Mention the term “meaningful use” to many providers and you are likely to receive a long, agonizing groan in response. Although somewhat hesitant, many providers are, slowly, converting from paper-based records to web based electronic health records (EHRs). Whether this switch was prompted by added convenience, time savings, or an attractive bonus and avoidance of reimbursement penalties, the benefits of EHRs extend far past legitimizing a provider’s purchase of an iPad.
While savings in administrative costs and time and the conveniences that EHRs offer are apparent, and a hefty check from the government is certainly tangible, EHRs also greatly aid and simplify clinical studies. For example, a 2010 kidney disease study conducted at the Cleveland Clinic harnessed a portion of an EHRs potential.

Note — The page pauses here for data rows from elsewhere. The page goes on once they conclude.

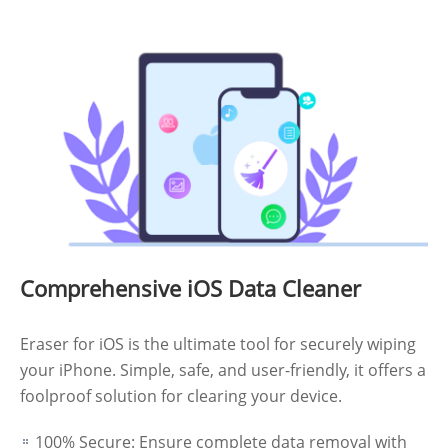
Comprehensive iOS Data Cleaner
Eraser for iOS is the ultimate tool for securely wiping
your iPhone. Simple, safe, and user-friendly, it offers a
foolproof solution for clearing your device.
100% Secure: Ensure complete data removal with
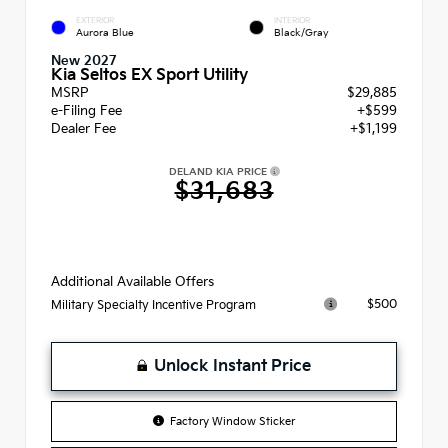
EXTERIOR
INTERIOR
Aurora Blue
Black/Gray
New 2027
Kia Seltos EX Sport Utility
MSRP
$29,885
e-Filing Fee
+$599
Dealer Fee
+$1,199
DELAND KIA PRICE
$31,683
Additional Available Offers
$500
Military Specialty Incentive Program
Unlock Instant Price
Factory Window Sticker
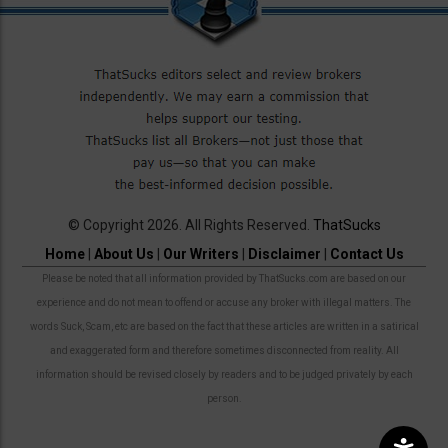
© Copyright 2026. All Rights Reserved.
ThatSucks
Home
|
About Us
|
Our Writers
|
Disclaimer
|
Contact Us
Please be noted that all information provided by ThatSucks.com are based on our
experience and do not mean to offend or accuse any broker with illegal matters. The
words Suck, Scam, etc are based on the fact that these articles are written in a satirical
and exaggerated form and therefore sometimes disconnected from reality. All
information should be revised closely by readers and to be judged privately by each
person.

In the study, more than 1.1 million patients’ visits were reviewed; the sheer volume alone evidences a part of the EHRs power. Can you imagine a team of researchers painstakingly reviewing 1.1 million paper charts? Can you even imagine storing 1.1 million paper charts?
Furthermore, EHRs can “talk” with other databases multiplying the amount of information researchers have at their finger tips. In the Cleveland Clinic study, the clinic linked its database to the National Social Security Death Index to measure mortality rates of the patients. Also, the researchers planned to link to the Center for Medicare and Medicaid Services to validate chronic renal failure. Remember before when you contemplated abstracting over one million charts? Now add to that a few more million pieces of paper, and probably a few thousand dollars for more researchers, to equate the information attained by using an EHR and a few clicks of a mouse.

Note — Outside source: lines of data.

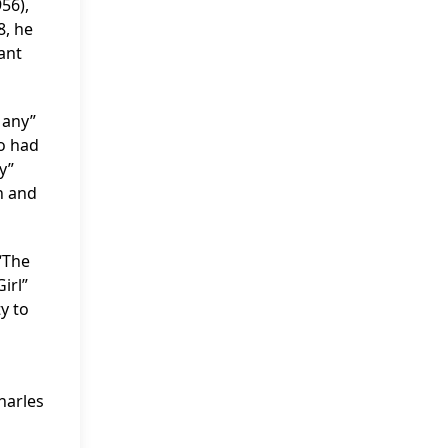
56),
8, he
ant
Many”
so had
y”
n and
“The
irl”
y to
harles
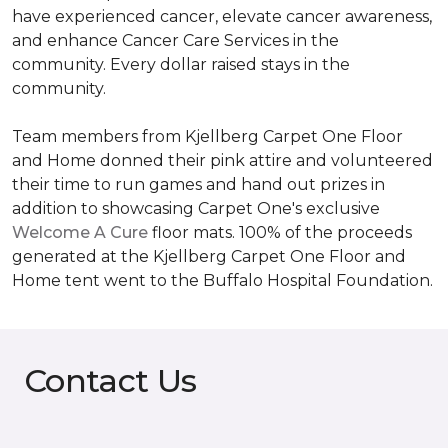
have experienced cancer, elevate cancer awareness,
and enhance Cancer Care Services in the
community. Every dollar raised stays in the
community.
Team members from Kjellberg Carpet One Floor
and Home donned their pink attire and volunteered
their time to run games and hand out prizes in
addition to showcasing Carpet One's exclusive
Welcome A Cure
floor mats. 100% of the proceeds
generated at the Kjellberg Carpet One Floor and
Home tent went to the Buffalo Hospital Foundation.
Contact Us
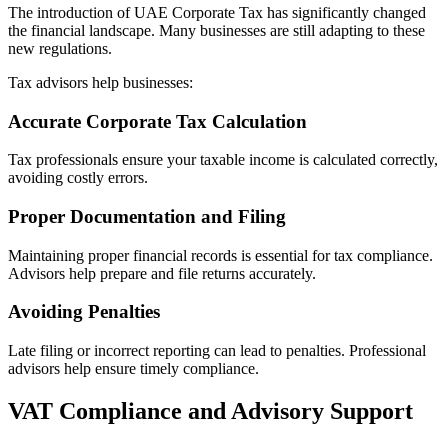
The introduction of UAE Corporate Tax has significantly changed
the financial landscape. Many businesses are still adapting to these
new regulations.
Tax advisors help businesses:
Accurate Corporate Tax Calculation
Tax professionals ensure your taxable income is calculated correctly,
avoiding costly errors.
Proper Documentation and Filing
Maintaining proper financial records is essential for tax compliance.
Advisors help prepare and file returns accurately.
Avoiding Penalties
Late filing or incorrect reporting can lead to penalties. Professional
advisors help ensure timely compliance.
VAT Compliance and Advisory Support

Additionally, the above case touched upon EHRs providing more “real world” statistics than those accumulated through a clinical trial. In a trial, certain procedures may be altered in order to comply with testing protocol; this small, or even large, deviation from the norm may not provide completely accurate information. Moreover, in a trial the “patient pool” is generally selected after a detailed application process which likely provides a more homogenous patient base. The EHR data, on the other hand, is neither artificial nor influenced; it is merely the documentation of a patient’s encounter.

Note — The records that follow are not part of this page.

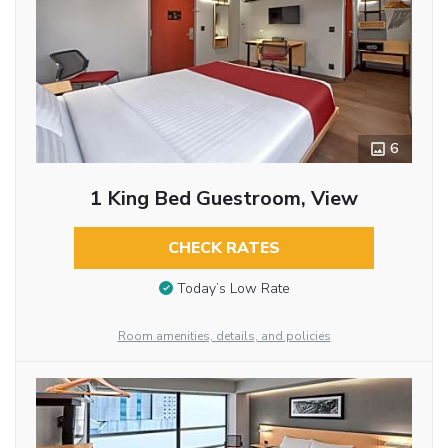
6
1 King Bed Guestroom, View
CHECK RATES
Today’s Low Rate
Room amenities, details, and policies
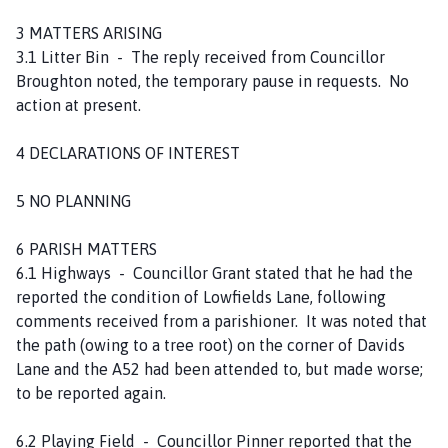
3 MATTERS ARISING
3.1 Litter Bin - The reply received from Councillor
Broughton noted, the temporary pause in requests. No
action at present.
4 DECLARATIONS OF INTEREST
5 NO PLANNING
6 PARISH MATTERS
6.1 Highways - Councillor Grant stated that he had the
reported the condition of Lowfields Lane, following
comments received from a parishioner. It was noted that
the path (owing to a tree root) on the corner of Davids
Lane and the A52 had been attended to, but made worse;
to be reported again.
6.2 Playing Field - Councillor Pinner reported that the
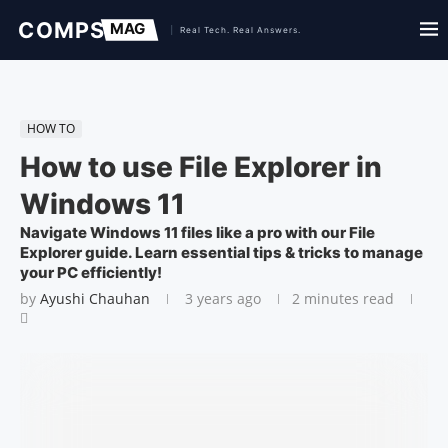
HOW TO
How to use File Explorer in
Windows 11
Navigate Windows 11 files like a pro with our File
Explorer guide. Learn essential tips & tricks to manage
your PC efficiently!
by
Ayushi Chauhan
3 years ago
2 minutes read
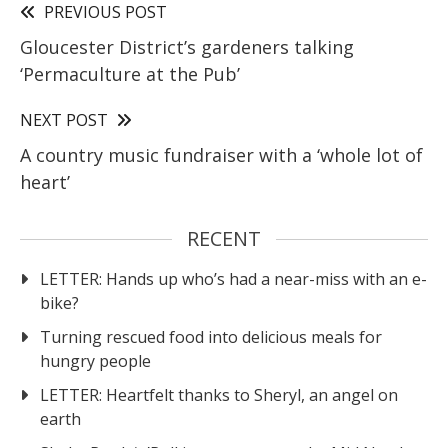
PREVIOUS POST
Gloucester District’s gardeners talking
‘Permaculture at the Pub’
NEXT POST
A country music fundraiser with a ‘whole lot of
heart’
RECENT
LETTER: Hands up who’s had a near-miss with an e-
bike?
Turning rescued food into delicious meals for
hungry people
LETTER: Heartfelt thanks to Sheryl, an angel on
earth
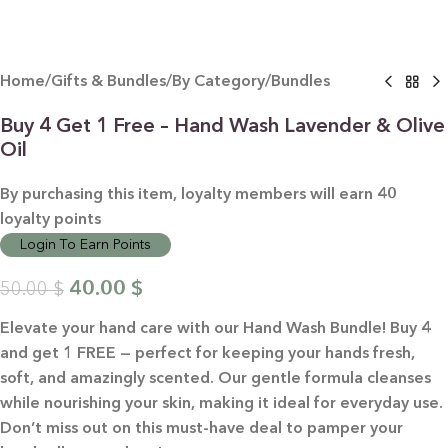
Home
/
Gifts & Bundles
/
By Category
/
Bundles
Buy 4 Get 1 Free – Hand Wash Lavender & Olive
Oil
By purchasing this item, loyalty members will earn
40
loyalty points
Login To Earn Points
40.00
$
50.00
$
Elevate your hand care with our Hand Wash Bundle! Buy 4
and get 1 FREE — perfect for keeping your hands fresh,
soft, and amazingly scented. Our gentle formula cleanses
while nourishing your skin, making it ideal for everyday use.
Don’t miss out on this must-have deal to pamper your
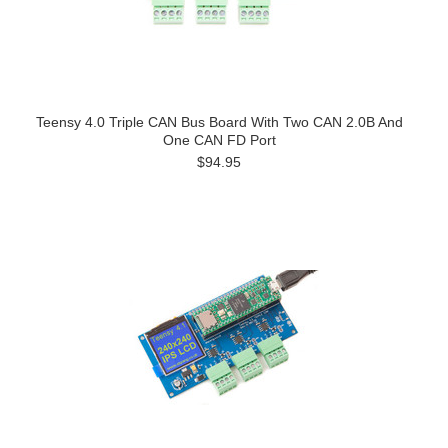
Teensy 4.0 Triple CAN Bus Board With Two CAN 2.0B And
One CAN FD Port
$94.95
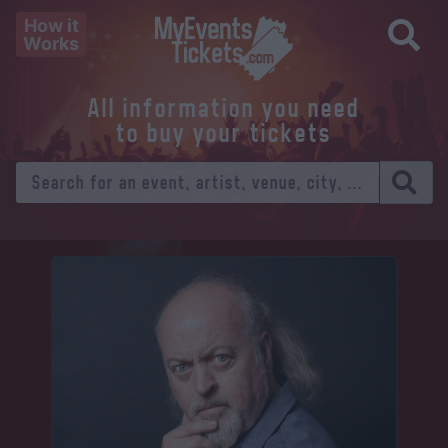
How it
Works
All information you need
to buy your tickets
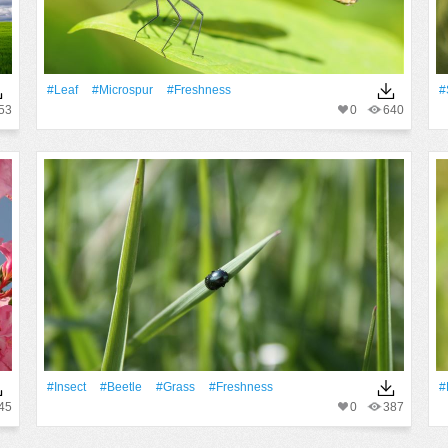
#Leaf
#microspur
#freshness
#
53
0
640
#insect
#Beetle
#Grass
#freshness
#
45
0
387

EHR’s most certainly provide the above-mentioned benefits, but the benefits cited in the case may actually be the most fruitful from a patient’s standpoint. Giving researchers and doctors the ability to track and analyze an almost infinite amount of data will likely aid in the recognition of certain information that otherwise may have went unnoticed. Perhaps we will uncover a never before seen connection between a person’s height and Alzheimer’s disease, or an individual’s body mass index and lung cancer, or some other combination of a recordable piece of information and a disease. Ultimately, I believe the value of the EHR will not be measured in its convenience and costs savings, but rather, in its ability to assist provider’s and researchers as they continue to combat unidentifiable causes and cures for diseases.